I am a physician-scientist with formal training in both diagnostic radiology and nuclear medicine, specializing in positron emission tomography (PET)/computed tomography (CT) imaging of cancer. I received my MD and PhD degrees in cancer biology from Stanford University and completed my residency and fellowship training at Johns Hopkins Hospital and the University of Southern California.

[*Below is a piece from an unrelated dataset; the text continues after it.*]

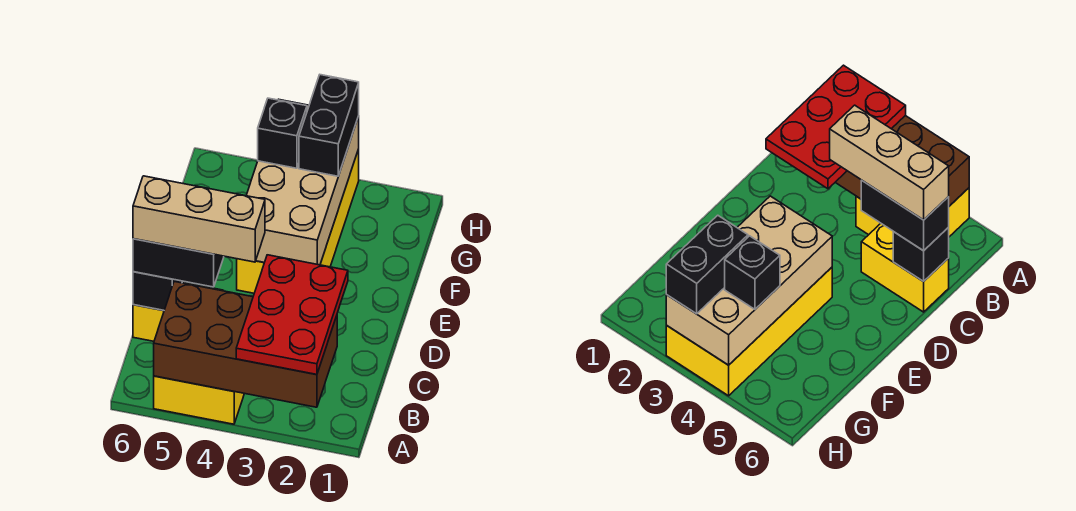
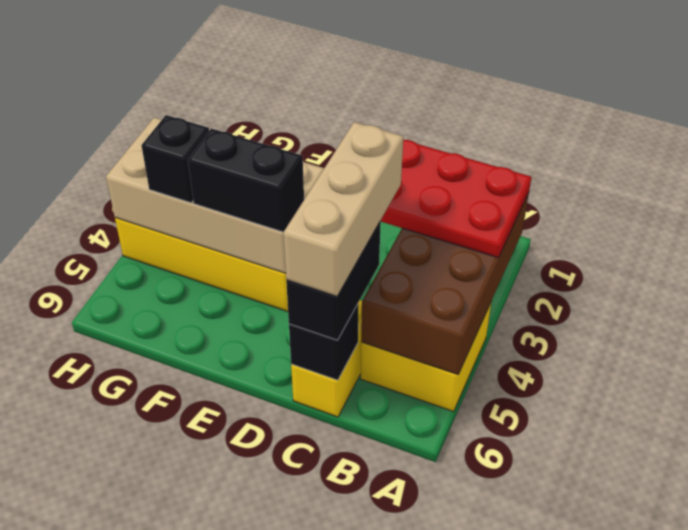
black 1x2 brick [299,75,359,176] -> black 1x2 brick moved to [188,129,304,232]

I joined the MSK faculty in 2009. I am the Molecular Imaging and Therapy representative to the Breast Cancer Disease Management Team, where I work closely with oncologists, surgeons, and pathologists to help provide care to patients with breast cancer. My research focuses on the development and clinical application of PET radiotracers for the detection, staging, and selection of optimal treatments for these patients. For example, I use PET radiotracers that target receptors found on some breast cancer cells to image which patients express these receptors and help determine who may benefit from treatments designed against these receptors. I currently have multiple open clinical trials for patients with breast cancer, supported by grants from the Susan G. Komen for the Cure Foundation and the DoD Breast Cancer Research Program.
My work has been featured in top-rated journals including the Journal of Clinical Oncology, Radiology, the Journal of Nuclear Medicine, and Cancer Research. My work has been reviewed in The Lancet and RSNA News.
Contributing to education is something I highly value. I have mentored more than a dozen residents and fellows; I give local, national, and international lectures; and I am a faculty member for the American College of Radiology PET/CT course.